> **Work request 1**:
Write out the passage of the genai-bench plotting guide below between "Performance Visualization &" and "custom plot configurations.", inclusive.
> **Work request 2**:
According to the genai-bench plotting guide below, what scale do TTFT plots use automatically?

Performance Visualization & Plotting¶
Quick Start¶
You can check out genai-bench plot --help
to find how to generate a 2x4 Plot containing:
- Output Inference Speed (tokens/s) vs Output Throughput of Server (tokens/s)
- TTFT (s) vs Output Throughput of Server (tokens/s)
- Mean E2E Latency (s) per Request vs RPS
- Error Rates by HTTP Status vs Concurrency
- Output Inference Speed per Request (tokens/s) vs Total Throughput (Input + Output) of Server (tokens/s)
- TTFT (s) vs Total Throughput (Input + Output) of Server (tokens/s)
- P90 E2E Latency (s) per Request vs RPS
- P99 E2E Latency (s) per Request vs RPS
Note: TTFT plots automatically use logarithmic scale for better visualization of the wide range of values. You can override this by specifying "y_scale": "linear"
in custom plot configurations.

> **Data extract**:
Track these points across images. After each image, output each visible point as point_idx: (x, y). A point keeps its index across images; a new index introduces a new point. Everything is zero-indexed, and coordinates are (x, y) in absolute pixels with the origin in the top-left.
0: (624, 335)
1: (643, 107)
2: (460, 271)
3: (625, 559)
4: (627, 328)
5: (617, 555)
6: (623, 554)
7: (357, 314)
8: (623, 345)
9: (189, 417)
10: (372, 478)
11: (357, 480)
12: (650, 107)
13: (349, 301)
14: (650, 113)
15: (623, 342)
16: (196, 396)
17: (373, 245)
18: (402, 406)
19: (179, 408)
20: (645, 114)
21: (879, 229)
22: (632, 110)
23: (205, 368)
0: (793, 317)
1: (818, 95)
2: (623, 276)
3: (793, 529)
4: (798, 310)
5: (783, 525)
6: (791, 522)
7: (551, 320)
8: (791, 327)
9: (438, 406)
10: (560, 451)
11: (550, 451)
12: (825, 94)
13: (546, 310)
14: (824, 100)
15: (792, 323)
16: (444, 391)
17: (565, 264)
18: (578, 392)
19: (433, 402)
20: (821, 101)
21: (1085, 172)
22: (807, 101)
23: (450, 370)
...
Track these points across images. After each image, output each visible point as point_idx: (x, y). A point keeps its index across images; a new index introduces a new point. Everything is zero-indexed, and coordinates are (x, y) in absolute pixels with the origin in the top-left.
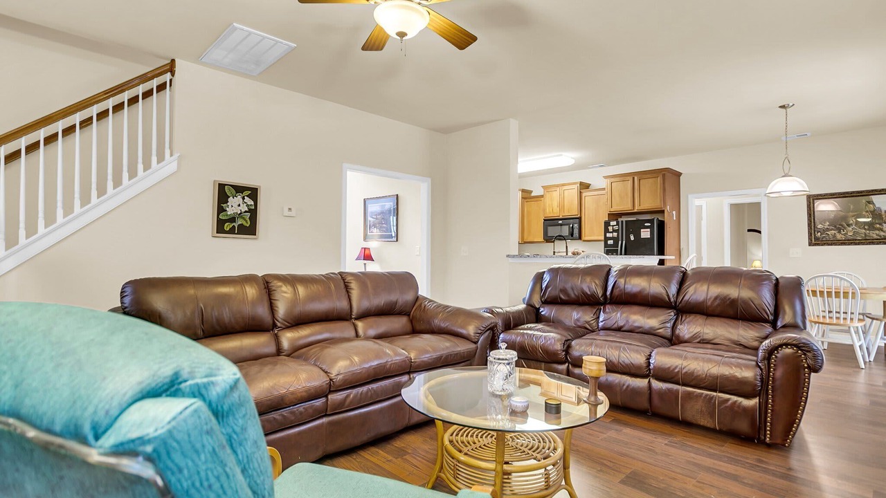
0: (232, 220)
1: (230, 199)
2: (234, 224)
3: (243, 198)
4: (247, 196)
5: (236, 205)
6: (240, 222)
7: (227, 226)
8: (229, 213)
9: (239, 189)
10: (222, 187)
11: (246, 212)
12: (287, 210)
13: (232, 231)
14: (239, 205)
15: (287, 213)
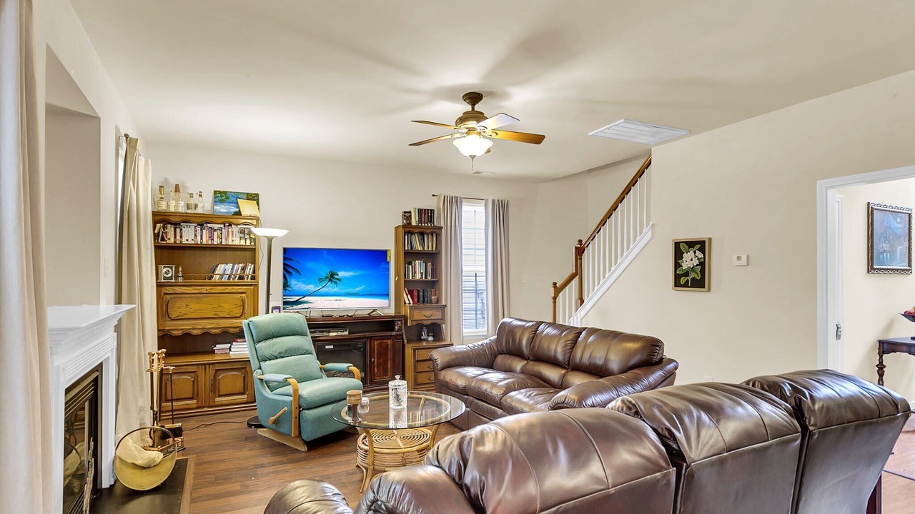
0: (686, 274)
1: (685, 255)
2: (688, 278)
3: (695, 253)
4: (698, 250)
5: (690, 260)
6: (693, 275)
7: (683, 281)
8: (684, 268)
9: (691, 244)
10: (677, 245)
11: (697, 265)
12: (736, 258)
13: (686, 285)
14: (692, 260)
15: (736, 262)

> **Problem solution 1**:
Performance Visualization & Plotting¶
Quick Start¶
You can check out genai-bench plot --help
to find how to generate a 2x4 Plot containing:
- Output Inference Speed (tokens/s) vs Output Throughput of Server (tokens/s)
- TTFT (s) vs Output Throughput of Server (tokens/s)
- Mean E2E Latency (s) per Request vs RPS
- Error Rates by HTTP Status vs Concurrency
- Output Inference Speed per Request (tokens/s) vs Total Throughput (Input + Output) of Server (tokens/s)
- TTFT (s) vs Total Throughput (Input + Output) of Server (tokens/s)
- P90 E2E Latency (s) per Request vs RPS
- P99 E2E Latency (s) per Request vs RPS
Note: TTFT plots automatically use logarithmic scale for better visualization of the wide range of values. You can override this by specifying "y_scale": "linear"
in custom plot configurations.

> **Problem solution 2**:
A logarithmic scale.